WHAT THE TASK ASKS — Reproduce the entries word for word but drop every picture.

DATA FOR ANALYSIS —
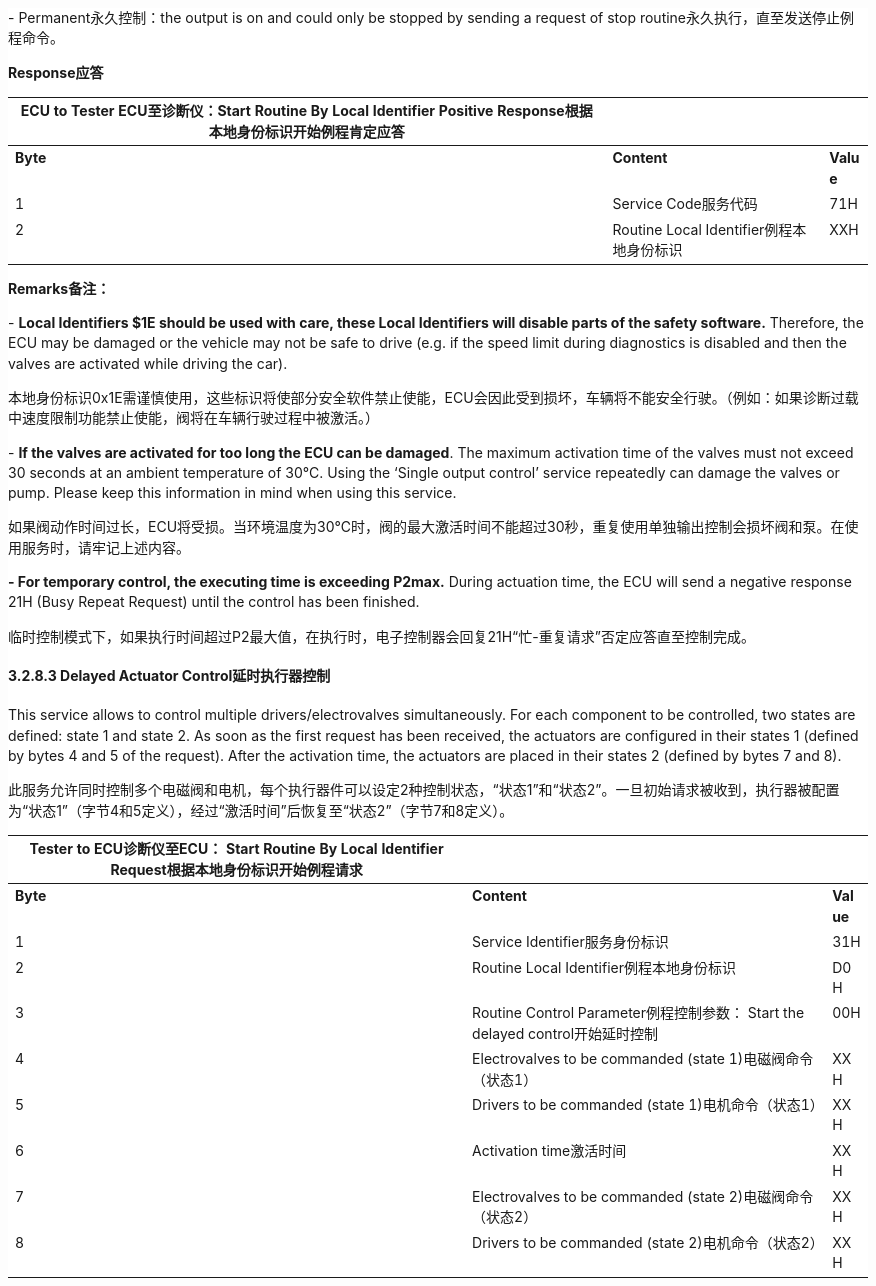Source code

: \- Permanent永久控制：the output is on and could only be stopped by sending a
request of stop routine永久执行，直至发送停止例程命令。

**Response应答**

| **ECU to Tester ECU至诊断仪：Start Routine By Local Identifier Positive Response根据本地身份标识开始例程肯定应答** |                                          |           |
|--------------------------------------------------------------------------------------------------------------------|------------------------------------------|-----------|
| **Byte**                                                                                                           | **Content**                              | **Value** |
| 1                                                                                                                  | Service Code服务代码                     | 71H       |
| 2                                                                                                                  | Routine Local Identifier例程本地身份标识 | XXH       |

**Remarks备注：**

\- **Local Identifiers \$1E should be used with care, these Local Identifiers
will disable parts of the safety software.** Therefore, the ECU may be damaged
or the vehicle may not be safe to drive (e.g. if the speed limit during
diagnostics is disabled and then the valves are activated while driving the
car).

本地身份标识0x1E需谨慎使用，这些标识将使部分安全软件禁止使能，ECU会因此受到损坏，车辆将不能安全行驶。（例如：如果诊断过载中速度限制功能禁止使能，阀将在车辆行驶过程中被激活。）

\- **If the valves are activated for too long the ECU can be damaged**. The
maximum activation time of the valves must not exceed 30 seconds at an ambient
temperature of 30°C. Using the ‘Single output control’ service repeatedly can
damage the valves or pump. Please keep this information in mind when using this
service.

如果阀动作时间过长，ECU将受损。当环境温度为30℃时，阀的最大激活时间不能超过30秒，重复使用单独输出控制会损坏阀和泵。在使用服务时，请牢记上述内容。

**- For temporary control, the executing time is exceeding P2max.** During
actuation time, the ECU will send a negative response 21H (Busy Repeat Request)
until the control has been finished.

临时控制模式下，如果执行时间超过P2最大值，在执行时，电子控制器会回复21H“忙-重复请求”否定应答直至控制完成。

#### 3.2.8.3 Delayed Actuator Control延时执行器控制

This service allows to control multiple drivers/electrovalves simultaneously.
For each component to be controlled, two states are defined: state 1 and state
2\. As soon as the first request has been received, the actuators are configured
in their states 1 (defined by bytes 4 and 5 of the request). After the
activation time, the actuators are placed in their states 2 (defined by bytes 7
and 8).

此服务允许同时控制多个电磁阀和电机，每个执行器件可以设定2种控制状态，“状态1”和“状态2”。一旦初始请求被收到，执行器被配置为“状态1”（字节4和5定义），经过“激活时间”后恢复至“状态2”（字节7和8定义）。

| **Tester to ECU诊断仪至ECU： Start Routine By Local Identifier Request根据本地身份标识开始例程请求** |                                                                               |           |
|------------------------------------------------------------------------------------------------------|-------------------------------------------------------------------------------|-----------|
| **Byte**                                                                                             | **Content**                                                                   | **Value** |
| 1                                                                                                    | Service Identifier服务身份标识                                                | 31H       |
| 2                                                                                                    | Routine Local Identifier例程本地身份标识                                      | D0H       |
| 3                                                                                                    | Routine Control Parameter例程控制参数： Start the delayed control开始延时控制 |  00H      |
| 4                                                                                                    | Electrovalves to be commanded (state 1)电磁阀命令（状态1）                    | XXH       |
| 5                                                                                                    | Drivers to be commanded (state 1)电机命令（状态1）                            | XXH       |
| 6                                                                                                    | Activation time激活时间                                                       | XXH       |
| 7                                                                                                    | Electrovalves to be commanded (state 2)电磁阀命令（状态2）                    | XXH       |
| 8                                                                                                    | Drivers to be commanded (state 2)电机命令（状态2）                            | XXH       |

TASK RESULT —
Source code

: \- Permanent永久控制：the output is on and could only be stopped by sending a
request of stop routine永久执行，直至发送停止例程命令。

**Response应答**

| **ECU to Tester ECU至诊断仪：Start Routine By Local Identifier Positive Response根据本地身份标识开始例程肯定应答** |                                          |           |
|--------------------------------------------------------------------------------------------------------------------|------------------------------------------|-----------|
| **Byte**                                                                                                           | **Content**                              | **Value** |
| 1                                                                                                                  | Service Code服务代码                     | 71H       |
| 2                                                                                                                  | Routine Local Identifier例程本地身份标识 | XXH       |

**Remarks备注：**

\- **Local Identifiers \$1E should be used with care, these Local Identifiers
will disable parts of the safety software.** Therefore, the ECU may be damaged
or the vehicle may not be safe to drive (e.g. if the speed limit during
diagnostics is disabled and then the valves are activated while driving the
car).

本地身份标识0x1E需谨慎使用，这些标识将使部分安全软件禁止使能，ECU会因此受到损坏，车辆将不能安全行驶。（例如：如果诊断过载中速度限制功能禁止使能，阀将在车辆行驶过程中被激活。）

\- **If the valves are activated for too long the ECU can be damaged**. The
maximum activation time of the valves must not exceed 30 seconds at an ambient
temperature of 30°C. Using the ‘Single output control’ service repeatedly can
damage the valves or pump. Please keep this information in mind when using this
service.

如果阀动作时间过长，ECU将受损。当环境温度为30℃时，阀的最大激活时间不能超过30秒，重复使用单独输出控制会损坏阀和泵。在使用服务时，请牢记上述内容。

**- For temporary control, the executing time is exceeding P2max.** During
actuation time, the ECU will send a negative response 21H (Busy Repeat Request)
until the control has been finished.

临时控制模式下，如果执行时间超过P2最大值，在执行时，电子控制器会回复21H“忙-重复请求”否定应答直至控制完成。

#### 3.2.8.3 Delayed Actuator Control延时执行器控制

This service allows to control multiple drivers/electrovalves simultaneously.
For each component to be controlled, two states are defined: state 1 and state
2\. As soon as the first request has been received, the actuators are configured
in their states 1 (defined by bytes 4 and 5 of the request). After the
activation time, the actuators are placed in their states 2 (defined by bytes 7
and 8).

此服务允许同时控制多个电磁阀和电机，每个执行器件可以设定2种控制状态，“状态1”和“状态2”。一旦初始请求被收到，执行器被配置为“状态1”（字节4和5定义），经过“激活时间”后恢复至“状态2”（字节7和8定义）。

| **Tester to ECU诊断仪至ECU： Start Routine By Local Identifier Request根据本地身份标识开始例程请求** |                                                                               |           |
|------------------------------------------------------------------------------------------------------|-------------------------------------------------------------------------------|-----------|
| **Byte**                                                                                             | **Content**                                                                   | **Value** |
| 1                                                                                                    | Service Identifier服务身份标识                                                | 31H       |
| 2                                                                                                    | Routine Local Identifier例程本地身份标识                                      | D0H       |
| 3                                                                                                    | Routine Control Parameter例程控制参数： Start the delayed control开始延时控制 |  00H      |
| 4                                                                                                    | Electrovalves to be commanded (state 1)电磁阀命令（状态1）                    | XXH       |
| 5                                                                                                    | Drivers to be commanded (state 1)电机命令（状态1）                            | XXH       |
| 6                                                                                                    | Activation time激活时间                                                       | XXH       |
| 7                                                                                                    | Electrovalves to be commanded (state 2)电磁阀命令（状态2）                    | XXH       |
| 8                                                                                                    | Drivers to be commanded (state 2)电机命令（状态2）                            | XXH       |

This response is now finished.